Fecir Alptekin
Yıllar önce bir gün, arabada giderken, radyodan bir ses çalındı kulağıma… Ama ne ses ne şarkı…
Büyülendim!
Şarkıyı ve şarkıcının adını kaçırsam da, sözlere tutundum. O buğulu sese ve muhteşem sözlere…
***
Haliyle araba kullanırken kağıt kalem yok, yazmak yok, ama deli gibi aklımda korumaya çalıştım bazı cümleleri:
"Pek çok şehirde yaşadım, Paris'ten LA'e, pek çok paçavrayla ve zenginle tanıştım… Pek çok erkekle dans ettim, çirkin bir savaşta mücadele ettim, kalbimi bir dağa verdim, ama daha önce hiç sevmedim…
Hep yollardaydım ben, bir yandan öbür yana savrulup durdum, ama sen benim ilk ve son aşkımsın… Senden sonra kimse, hiç kimse yok…"
Eve ulaşır ulaşmaz Internete girdim, hayal meyal hatırladığım kadarıyla yazdım sözleri… Ve sonunda o şarkıya ulaştım. Anjani diye bir kadın, "No one after you" diye bir şarkı… Senden sonra hiç kimse!
Anjani'den daha önceki yazılarımda da bahsetmiş olabilirim, zira o gün bugündür kendisi hep yanımda, kulağımda oldu.
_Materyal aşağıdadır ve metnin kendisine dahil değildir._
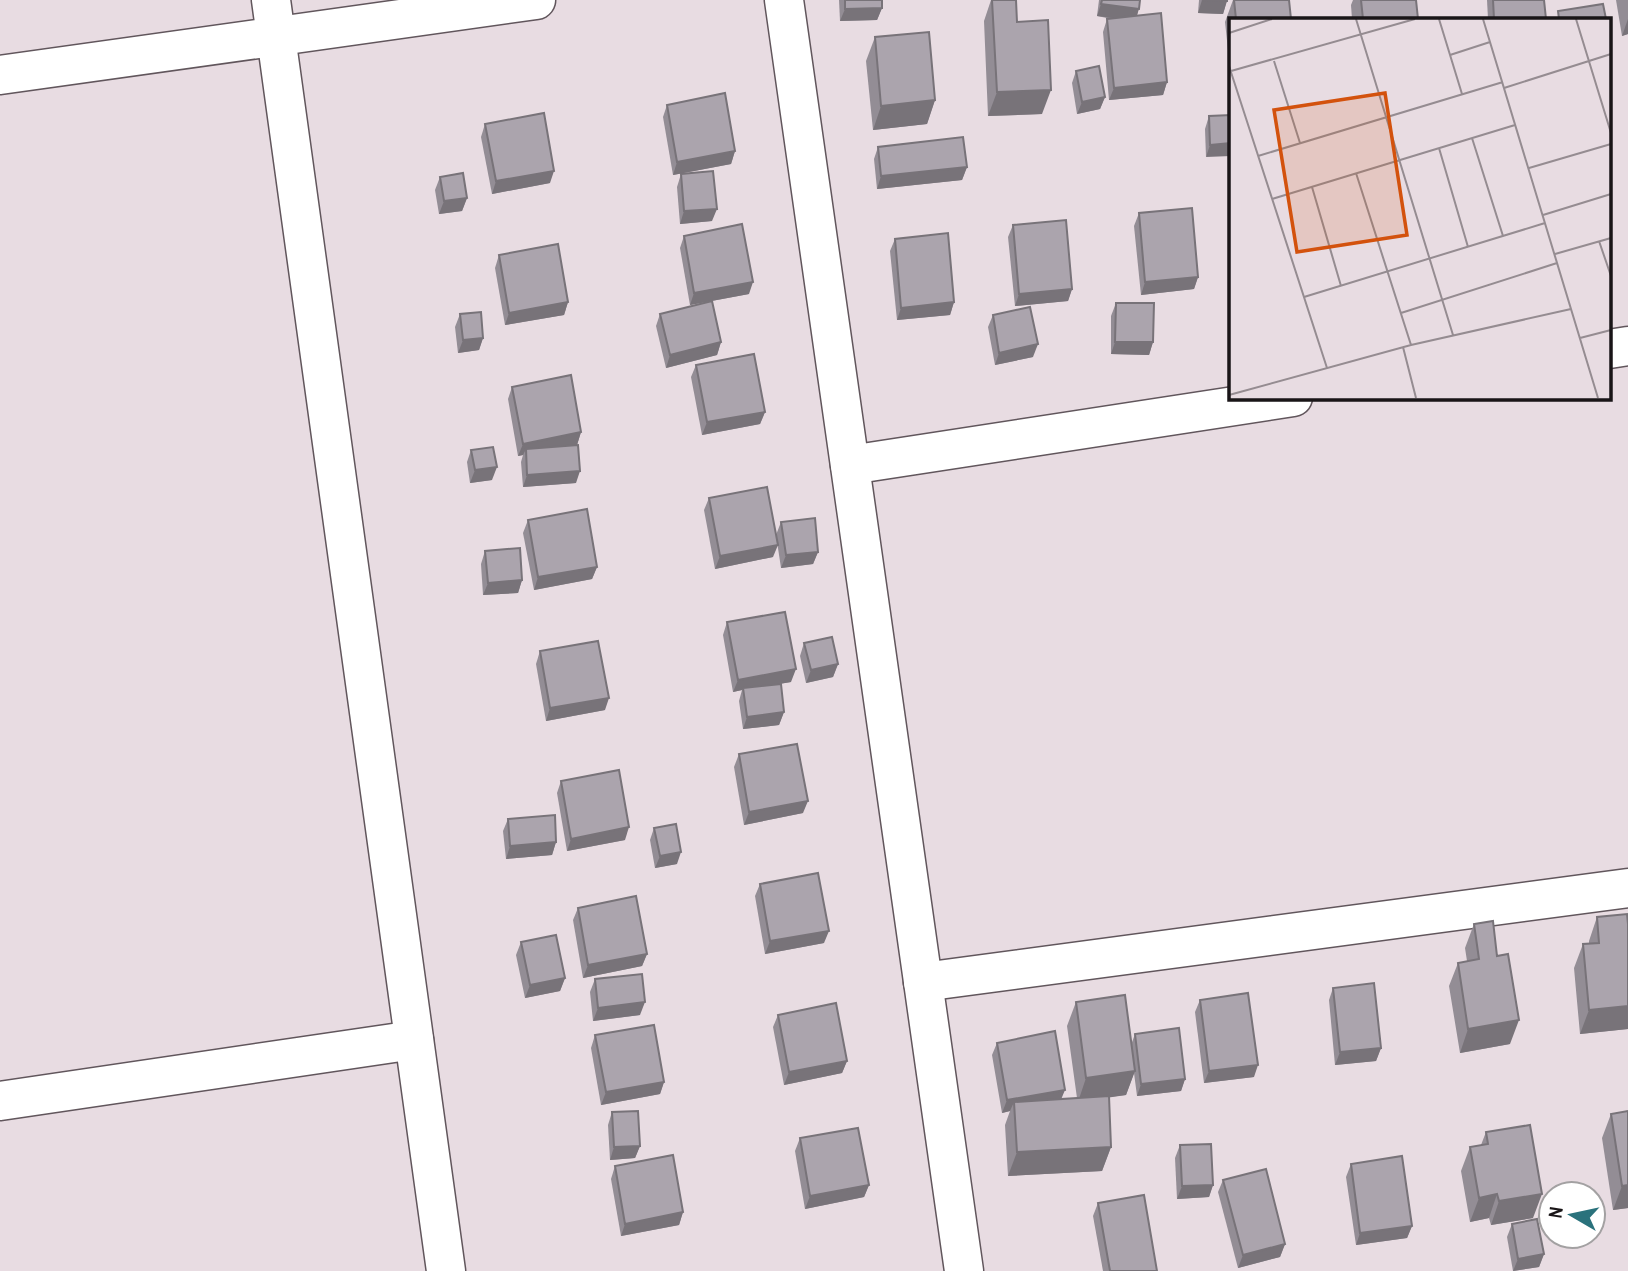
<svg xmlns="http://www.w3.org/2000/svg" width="1628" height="1271" font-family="'Archivo Narrow',sans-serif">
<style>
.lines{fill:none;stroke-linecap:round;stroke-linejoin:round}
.minor-casing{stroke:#61565c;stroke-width:41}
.minor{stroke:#fff;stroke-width:38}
.wall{fill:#938d95}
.shaded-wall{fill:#787379}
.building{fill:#aba4ad;stroke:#787379;stroke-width:2}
.inset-road{fill:none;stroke:#958c91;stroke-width:2}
.view{fill:#d3520d;fill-opacity:0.15;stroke:#d3520d;stroke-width:3.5}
.inset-edge{fill:none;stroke:#191517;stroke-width:3.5}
</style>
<rect width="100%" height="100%" fill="#e8dce2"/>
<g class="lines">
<defs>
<g id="minor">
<polyline points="271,0 446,1271"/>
<polyline points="784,0 964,1271"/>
<polyline points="0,75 536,0"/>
<polyline points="1609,349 1628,346"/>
<polyline points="850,465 1293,397"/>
<polyline points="923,982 1628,888"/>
<polyline points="0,1101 414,1040"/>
</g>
</defs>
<use href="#minor" class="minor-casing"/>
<use href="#minor" class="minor"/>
</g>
<g class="wall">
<polygon points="839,0 882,0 882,8 877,20 840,21"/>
<polygon points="991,0 1016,0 1017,22 1042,114 988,116 984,21"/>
<polygon points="1099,0 1140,0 1137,16 1167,82 1163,95 1109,100 1103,32 1107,19 1112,19 1097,16"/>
<polygon points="1199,0 1227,0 1223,14 1198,13"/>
<polygon points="1233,0 1289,0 1291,19 1231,19 1231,78 1225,22"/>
<polygon points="1353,0 1416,0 1418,19 1352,19 1351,5"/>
<polygon points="1487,0 1544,0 1546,19 1488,19"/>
<polygon points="1616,0 1628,0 1628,34 1622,36"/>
<polygon points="875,37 935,100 927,124 873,130 866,61"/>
<polygon points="1076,71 1105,97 1100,109 1077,114 1072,83"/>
<polygon points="667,105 735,151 731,164 673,175 663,117"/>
<polygon points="1231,115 1206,157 1205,129 1209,116"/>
<polygon points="485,124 550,183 492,194 481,137"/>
<polygon points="878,147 967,167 962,180 877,189 874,159"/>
<polygon points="681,174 712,221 680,224 677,187"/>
<polygon points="440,177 467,198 462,211 439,214 435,190"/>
<polygon points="1139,213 1198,277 1194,289 1141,295 1134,226"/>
<polygon points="1013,225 1072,289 1068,301 1015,306 1008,237"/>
<polygon points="684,236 749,294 690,305 680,248"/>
<polygon points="895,239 954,302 950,315 897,320 890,251"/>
<polygon points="499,255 568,302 564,315 505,325 495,268"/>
<polygon points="1116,303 1153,342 1149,355 1111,354 1111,316"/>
<polygon points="460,314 483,338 479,350 458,353 455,327"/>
<polygon points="660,314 721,342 717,355 666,368 656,326"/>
<polygon points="993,315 1033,357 995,365 988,327"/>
<polygon points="696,365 765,412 760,424 702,435 691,377"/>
<polygon points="512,387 581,432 577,445 576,483 523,487 521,462 523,455 518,456 508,399"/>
<polygon points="471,450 492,480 470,483 467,462"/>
<polygon points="709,498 773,557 715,569 704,510"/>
<polygon points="528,520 597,567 592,579 534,590 523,533"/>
<polygon points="781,522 818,552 813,564 781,568 776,535"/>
<polygon points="485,551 522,580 518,593 483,595 481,564"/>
<polygon points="727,622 791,682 778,684 784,712 779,725 743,729 739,701 742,690 733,692 723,635"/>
<polygon points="804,643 838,664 833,677 806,683 800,656"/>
<polygon points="540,651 605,710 546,721 536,664"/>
<polygon points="739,754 803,813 744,825 734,767"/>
<polygon points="561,781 625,840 567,851 557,793"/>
<polygon points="508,819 556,842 552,855 506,859 503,831"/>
<polygon points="654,828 677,864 655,868 650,840"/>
<polygon points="760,884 824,943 765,954 755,896"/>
<polygon points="578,908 647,954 642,966 583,978 573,920"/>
<polygon points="1597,917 1628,924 1628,1029 1580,1034 1574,968 1583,944 1589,943 1589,941"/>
<polygon points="1474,924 1497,956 1510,1044 1460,1053 1449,986 1458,963 1467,961 1465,948"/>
<polygon points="521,942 565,978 560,991 525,998 516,955"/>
<polygon points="595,979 640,1015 593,1021 590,992"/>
<polygon points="1333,988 1381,1048 1376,1061 1335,1065 1329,1000"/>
<polygon points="1200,1000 1254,1077 1204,1083 1195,1012"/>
<polygon points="1076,1002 1131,1045 1135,1034 1185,1079 1181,1091 1137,1096 1134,1073 1126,1095 1109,1097 1111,1147 1102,1171 1008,1176 1005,1125 1010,1111 1002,1113 992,1055 997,1043 1061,1099 1077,1098 1067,1026"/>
<polygon points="778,1015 847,1061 842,1073 784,1085 773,1027"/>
<polygon points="595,1035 664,1082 660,1094 601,1105 591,1048"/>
<polygon points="1628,1111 1628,1208 1613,1210 1602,1138 1611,1114"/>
<polygon points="612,1112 640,1146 635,1158 610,1160 608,1125"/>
<polygon points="1486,1132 1533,1218 1491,1225 1489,1218 1470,1222 1461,1171 1470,1147 1481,1145"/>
<polygon points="800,1138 869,1185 864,1197 805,1209 795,1151"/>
<polygon points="1180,1145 1213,1185 1209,1197 1177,1199 1175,1158"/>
<polygon points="1351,1164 1412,1226 1407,1238 1356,1245 1346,1177"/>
<polygon points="615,1166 683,1212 679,1225 621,1236 611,1179"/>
<polygon points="1223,1180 1285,1244 1280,1257 1238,1268 1218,1192"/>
<polygon points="1098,1203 1157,1271 1103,1271 1093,1216"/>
<polygon points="1512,1224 1544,1254 1539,1267 1513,1271 1507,1237"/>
</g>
<g class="shaded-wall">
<polygon points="1202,0 1227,1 1223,14 1198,13"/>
<polygon points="1101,4 1139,9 1135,21 1097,16"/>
<polygon points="882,8 877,20 840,21 845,9"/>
<polygon points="1628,19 1628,34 1622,36"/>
<polygon points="1167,82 1163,95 1109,100 1114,88"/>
<polygon points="1051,90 1042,114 988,116 997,92"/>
<polygon points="1105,97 1100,109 1077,114 1082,102"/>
<polygon points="935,100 927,124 873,130 881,106"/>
<polygon points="1231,143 1231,156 1206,157 1210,145"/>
<polygon points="735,151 731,164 673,175 677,162"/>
<polygon points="967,167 962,180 877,189 881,176"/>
<polygon points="554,171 550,183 492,194 496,181"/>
<polygon points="467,198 462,211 439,214 444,201"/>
<polygon points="717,209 712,221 680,224 684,211"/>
<polygon points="1198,277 1194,289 1141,295 1145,282"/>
<polygon points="753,282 749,294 690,305 694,293"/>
<polygon points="1072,289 1068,301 1015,306 1019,294"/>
<polygon points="568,302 564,315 505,325 509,313"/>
<polygon points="954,302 950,315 897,320 901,308"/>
<polygon points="483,338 479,350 458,353 463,340"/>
<polygon points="721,342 717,355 666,368 670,355"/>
<polygon points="1115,342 1153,342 1149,355 1111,354"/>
<polygon points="1038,344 1033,357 995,365 999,353"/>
<polygon points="765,412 760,424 702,435 707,422"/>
<polygon points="581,432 577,445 526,449 523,455 518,456 523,444"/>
<polygon points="497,467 492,480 470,483 475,470"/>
<polygon points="580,471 576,483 523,487 527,475"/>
<polygon points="778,545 773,557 715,569 720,556"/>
<polygon points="818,552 813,564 781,568 786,555"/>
<polygon points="597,567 592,579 534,590 538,577"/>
<polygon points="522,580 518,593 483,595 488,583"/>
<polygon points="838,664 833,677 806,683 811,670"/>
<polygon points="796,669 791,682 744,690 743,688 742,690 733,692 738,680"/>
<polygon points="609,698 605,710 546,721 550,708"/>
<polygon points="784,712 779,725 743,729 747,717"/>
<polygon points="808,801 803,813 744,825 749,812"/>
<polygon points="629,827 625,840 567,851 571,839"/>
<polygon points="556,842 552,855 506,859 510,846"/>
<polygon points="681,852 677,864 655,868 660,856"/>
<polygon points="829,931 824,943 765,954 770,941"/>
<polygon points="647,954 642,966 583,978 588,965"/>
<polygon points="565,978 560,991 525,998 530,985"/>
<polygon points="645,1002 640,1015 593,1021 598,1008"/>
<polygon points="1628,1006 1628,1029 1580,1034 1589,1010"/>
<polygon points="1519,1020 1510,1044 1460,1053 1468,1029"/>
<polygon points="1381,1048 1376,1061 1335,1065 1340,1052"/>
<polygon points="847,1061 842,1073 784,1085 789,1072"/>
<polygon points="1258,1065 1254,1077 1204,1083 1209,1071"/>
<polygon points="1135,1071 1126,1095 1078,1102 1086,1078"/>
<polygon points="1185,1079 1181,1091 1137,1096 1141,1084"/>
<polygon points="664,1082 660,1094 601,1105 606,1092"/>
<polygon points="1065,1090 1060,1102 1014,1102 1010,1111 1002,1113 1007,1100"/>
<polygon points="640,1146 635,1158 610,1160 614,1147"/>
<polygon points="1111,1147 1102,1171 1008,1176 1017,1152"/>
<polygon points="869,1185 864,1197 805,1209 810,1196"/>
<polygon points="1213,1185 1209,1197 1177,1199 1182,1186"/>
<polygon points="1628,1185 1628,1208 1613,1210 1622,1186"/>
<polygon points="1497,1194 1489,1218 1470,1222 1479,1198"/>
<polygon points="1542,1194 1533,1218 1491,1225 1499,1201"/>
<polygon points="683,1212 679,1225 621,1236 625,1224"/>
<polygon points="1412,1226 1407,1238 1356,1245 1360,1233"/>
<polygon points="1285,1244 1280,1257 1238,1268 1243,1255"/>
<polygon points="1544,1254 1539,1267 1513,1271 1518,1259"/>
</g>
<g class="building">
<polygon points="845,0 882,0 882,8 845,9"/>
<polygon points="992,0 1016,0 1017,22 1048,20 1051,90 997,92"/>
<polygon points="1102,0 1140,0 1139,9 1101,4"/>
<polygon points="1202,0 1227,0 1227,1"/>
<polygon points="1234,0 1289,0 1291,19 1236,19"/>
<polygon points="1361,0 1416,0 1418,19 1363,19"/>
<polygon points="1493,0 1544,0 1546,19 1494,19"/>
<polygon points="1603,4 1606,19 1559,19 1558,11"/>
<polygon points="1161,13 1167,82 1114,88 1107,19"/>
<polygon points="929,32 935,100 881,106 875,37"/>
<polygon points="1099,66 1105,97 1082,102 1076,71"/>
<polygon points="725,93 735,151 677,162 667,105"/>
<polygon points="544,113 554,171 496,181 485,124"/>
<polygon points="1231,115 1231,143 1210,145 1209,116"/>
<polygon points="963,137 967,167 881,176 878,147"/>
<polygon points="713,171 717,209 684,211 681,174"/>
<polygon points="463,173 467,198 444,201 440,177"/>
<polygon points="1192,208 1198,277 1145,282 1139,213"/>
<polygon points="1066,220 1072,289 1019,294 1013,225"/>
<polygon points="742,224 753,282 694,293 684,236"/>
<polygon points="948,233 954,302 901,308 895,239"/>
<polygon points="558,244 568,302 509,313 499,255"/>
<polygon points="712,301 721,342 670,355 660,314"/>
<polygon points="1116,303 1154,303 1153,342 1115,342"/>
<polygon points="1030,307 1038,344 999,353 993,315"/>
<polygon points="481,312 483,338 463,340 460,314"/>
<polygon points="754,354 765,412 707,422 696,365"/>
<polygon points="571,375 581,432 523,444 512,387"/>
<polygon points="578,445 580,471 527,475 526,449"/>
<polygon points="493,447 497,467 475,470 471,450"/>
<polygon points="767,487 778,545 720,556 709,498"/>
<polygon points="587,509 597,567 538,577 528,520"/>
<polygon points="815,518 818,552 786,555 781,522"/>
<polygon points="520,548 522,580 488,583 485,551"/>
<polygon points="785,612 796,669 738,680 727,622"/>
<polygon points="832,637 838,664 811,670 804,643"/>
<polygon points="598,641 609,698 550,708 540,651"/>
<polygon points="781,684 784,712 747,717 743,688"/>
<polygon points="797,744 808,801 749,812 739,754"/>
<polygon points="619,770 629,827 571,839 561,781"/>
<polygon points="555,815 556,842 510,846 508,819"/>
<polygon points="676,824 681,852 660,856 654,828"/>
<polygon points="818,873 829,931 770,941 760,884"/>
<polygon points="636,896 647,954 588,965 578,908"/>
<polygon points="1627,914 1628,924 1628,1006 1589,1010 1583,944 1599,943 1597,917"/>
<polygon points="1493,921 1497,956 1508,954 1519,1020 1468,1029 1458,963 1479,959 1474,924"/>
<polygon points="556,935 565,978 530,985 521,942"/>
<polygon points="642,974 645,1002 598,1008 595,979"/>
<polygon points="1374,983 1381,1048 1340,1052 1333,988"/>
<polygon points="1248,993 1258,1065 1209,1071 1200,1000"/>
<polygon points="1125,995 1135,1071 1086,1078 1076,1002"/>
<polygon points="836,1003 847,1061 789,1072 778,1015"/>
<polygon points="654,1025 664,1082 606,1092 595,1035"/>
<polygon points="1179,1028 1185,1079 1141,1084 1135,1034"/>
<polygon points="1055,1031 1065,1090 1007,1100 997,1043"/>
<polygon points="1109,1096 1111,1147 1017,1152 1014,1102"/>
<polygon points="638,1111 640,1146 614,1147 612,1112"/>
<polygon points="1628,1111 1628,1185 1622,1186 1611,1114"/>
<polygon points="1530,1125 1542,1194 1499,1201 1497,1194 1479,1198 1470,1147 1488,1144 1486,1132"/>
<polygon points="858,1128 869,1185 810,1196 800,1138"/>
<polygon points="1211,1144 1213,1185 1182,1186 1180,1145"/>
<polygon points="673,1155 683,1212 625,1224 615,1166"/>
<polygon points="1402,1156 1412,1226 1360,1233 1351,1164"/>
<polygon points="1266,1169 1285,1244 1243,1255 1223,1180"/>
<polygon points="1144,1195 1157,1271 1110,1271 1098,1203"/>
<polygon points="1537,1219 1544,1254 1518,1259 1512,1224"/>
</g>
<g transform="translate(1229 18)">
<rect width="382" height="382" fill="#e8dce2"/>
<path class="inset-road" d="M127 1 224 317M210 1 233 76M254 1 369 380M347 1 382 115M0 15 43 1M221 37 261 24M45 43 71 125M0 48 98 350M2 53 186 1M275 70 382 36M243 120 274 218M210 130 239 229M29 138 274 64M300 150 382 126M127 155 182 327M83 169 112 268M43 181 286 107M314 197 382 176M370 223 382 258M326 236 382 220M75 279 316 205M172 295 328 245M351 320 382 312M174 329 187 380M0 377 182 327 342 291"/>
<path class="view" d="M156 75 178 217 68 234 45 92Z"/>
<rect width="382" height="382" class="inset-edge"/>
</g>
<g transform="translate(1572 1215) rotate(279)"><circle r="33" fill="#ffffff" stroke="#a3a1a2" stroke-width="2"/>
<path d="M0-5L12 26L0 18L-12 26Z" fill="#2a727c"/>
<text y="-10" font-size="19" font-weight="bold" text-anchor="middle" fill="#191517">N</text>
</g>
</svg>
Çok sevdiğim bir başka müzisyenin, Leonard Cohen'in de yol arkadaşı. Hatta görünen o ki, ruh eşi.
***
Yıllardır böyle bir şarkı daha çıksın diye bekliyordum… Sonunda, iki gün önce o da çıkageldi, hoş geldi: Emily Wells'in sesinden "The Waltz of the Dearly Beloved"!
Gerçekten bir dans, sevdiğinle bir vals gibi…: "Sen benim çölümsün, dünyanın somutlaştığı yer ile gökyüzü arasındaki çizgi… Sabahları hayalini kuruyor, uykularımda sana geliyorum".
İki şarkının da hayatınıza girmesini, hayatınızda olmasını çok isterim… Ve tabii onları paylaşacağınız, paylaşırken anlayacağını bildiğiniz birinin olmasını… Zira bir şarkıyı paylaşamadıkça, insanın kalbinin yalnızlığı bitmiyor.